*Exercise set:*
(A) In the rice-cooking thread, how would you say "You don't want an inch of water using a rice cooker." in Spanish?
(B) Could you write out the stretch of the rice-cooking thread from "## kv466 (May" through "(Oct 14, 2010)" without changing a word?
(C) Answer these from the rice-cooking thread:
(i) In peeyaj's tip, where on the index finger should the water reach?
(ii) What does starthrower say you will end up with if you use an inch of water in a rice cooker?
(iii) Where does Amfibius put bread whenever toasting is needed?

*Given text:*
□ □ □ □ □ □ □

Strange, the only time I ever burned rice was in the microwave, when pan cooking it always comes out just right for me. I don't think I have special saucepans or anything like that.


----------



## peeyaj (Nov 17, 2010)

Here's a protip.

In measuring the quantity of water in cooking rice, extend your index finger on the rice with water. The water should be on the first line of your index finger (about an inch). If it did not meet the line, add water and if it is over the line, remove the excess water. You will now have a tender and well cooked rice..


----------



## mamascarlatti (Sep 23, 2009)

peeyaj said:


> Here's a protip.
> 
> In measuring the quantity of water in cooking rice, extend your index finger on the rice with water. The water should be on the first line of your index finger (about an inch). If it did not meet the line, add water and if it is over the line, remove the excess water. You will now have a tender and well cooked rice..


That's my method, a little more for brown.


----------



## hawk (Oct 1, 2007)

I love rice! We like to poke little skewers in each grain and roast over an open fire......................Of course I am joking !!


----------



## starthrower (Dec 11, 2010)

You don't want an inch of water using a rice cooker. You'll end up with mush.


----------



## moody (Nov 5, 2011)

Crudblud said:


> Is cooking rice so difficult for you people that you need a special apparatus to do it?


Why take a chance if you've visitors coming ?


----------



## moody (Nov 5, 2011)

Lenfer said:


> Thanks everyone, I have missed you lot.
> 
> I'm quite a good cook I just can't do brown rice. It always comes out unedable no matter how long I leave it to soak over night etc. Thank you *Amfibius* I will buy a cheaper model to try first before thinking about one of the fancy ones.
> 
> That sounds really nice *Krummhorn* I will have to try that, I love jasmisie especially in tea.


This is Thai type rice and different from basmati altogether.


----------



## kv466 (May 18, 2011)

Coming from a Latino background, I eat rice far too much for my own good but there are so many meals that I couldn't have without it. My favorite rice is sticky and cooked on a stove-top but like Fibi said, it is quite useful when you're cooking lots of stuff using up your whole top or if you just wanna set it and forget it.


----------



## science (Oct 14, 2010)

I am a believer in the rice cooker. Call it laziness. I also own a toaster.


----------



## starthrower (Dec 11, 2010)

Crudblud said:


> Is cooking rice so difficult for you people that you need a special apparatus to do it?


That's not the reason for using a rice cooker. You can be preparing other food while the rice cooks, and the rice cooker preserves the rice you don't consume in one meal.


----------



## Amfibius (Jul 19, 2006)

Ah, well I don't own a toaster  The problem is that the garlic tends to fall off those vertical toaster things. Whenever I need to toast, I put bread in the oven.


----------

□ □ □ □ □ □ □

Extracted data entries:
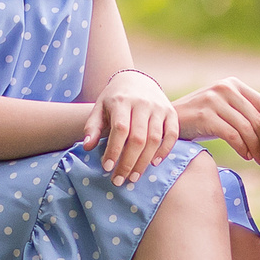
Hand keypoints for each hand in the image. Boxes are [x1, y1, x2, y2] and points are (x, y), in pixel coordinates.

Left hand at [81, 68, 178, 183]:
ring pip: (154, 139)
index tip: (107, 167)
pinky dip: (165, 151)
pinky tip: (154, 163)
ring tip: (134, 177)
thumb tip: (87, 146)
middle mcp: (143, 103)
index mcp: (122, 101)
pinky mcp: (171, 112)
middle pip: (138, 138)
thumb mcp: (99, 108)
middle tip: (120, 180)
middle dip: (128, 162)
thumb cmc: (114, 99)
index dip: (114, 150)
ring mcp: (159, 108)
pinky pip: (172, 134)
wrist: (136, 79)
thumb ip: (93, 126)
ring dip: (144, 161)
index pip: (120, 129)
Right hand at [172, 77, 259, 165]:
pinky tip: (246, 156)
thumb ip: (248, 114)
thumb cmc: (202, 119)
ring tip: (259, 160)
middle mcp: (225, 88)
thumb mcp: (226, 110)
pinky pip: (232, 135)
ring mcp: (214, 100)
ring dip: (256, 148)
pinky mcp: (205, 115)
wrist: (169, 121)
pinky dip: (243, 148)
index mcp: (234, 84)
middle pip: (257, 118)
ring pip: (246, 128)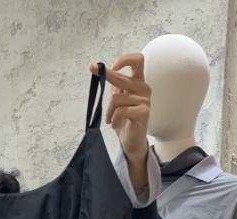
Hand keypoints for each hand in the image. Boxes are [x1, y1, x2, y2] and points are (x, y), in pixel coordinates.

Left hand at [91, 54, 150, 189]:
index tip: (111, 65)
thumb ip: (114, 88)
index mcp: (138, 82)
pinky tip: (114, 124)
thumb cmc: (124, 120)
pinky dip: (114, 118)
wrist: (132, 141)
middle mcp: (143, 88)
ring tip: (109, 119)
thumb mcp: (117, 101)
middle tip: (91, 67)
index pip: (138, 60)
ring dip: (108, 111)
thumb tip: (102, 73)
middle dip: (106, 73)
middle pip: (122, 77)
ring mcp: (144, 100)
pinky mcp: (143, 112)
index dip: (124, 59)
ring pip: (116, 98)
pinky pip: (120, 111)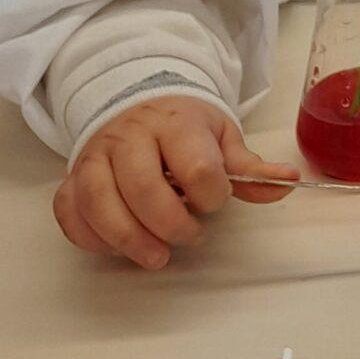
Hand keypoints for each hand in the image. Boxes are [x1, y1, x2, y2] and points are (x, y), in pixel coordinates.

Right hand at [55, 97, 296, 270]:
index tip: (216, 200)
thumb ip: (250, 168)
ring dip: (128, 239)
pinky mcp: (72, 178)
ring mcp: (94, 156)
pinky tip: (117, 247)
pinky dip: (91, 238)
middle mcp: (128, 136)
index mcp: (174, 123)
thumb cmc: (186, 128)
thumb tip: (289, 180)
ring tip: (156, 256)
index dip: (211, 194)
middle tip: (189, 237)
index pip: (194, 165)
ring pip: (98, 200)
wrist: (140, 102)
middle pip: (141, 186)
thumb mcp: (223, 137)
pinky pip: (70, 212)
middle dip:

□ □ □ □ □ □ □

*Solutions by task:*
(A) No conviene poner una pulgada de agua si se usa una olla arrocera.

(B)
## kv466 (May 18, 2011)

Coming from a Latino background, I eat rice far too much for my own good but there are so many meals that I couldn't have without it. My favorite rice is sticky and cooked on a stove-top but like Fibi said, it is quite useful when you're cooking lots of stuff using up your whole top or if you just wanna set it and forget it.


----------



## science (Oct 14, 2010)

(C)
(i) The first line of the index finger, about an inch.
(ii) Mush.
(iii) In the oven.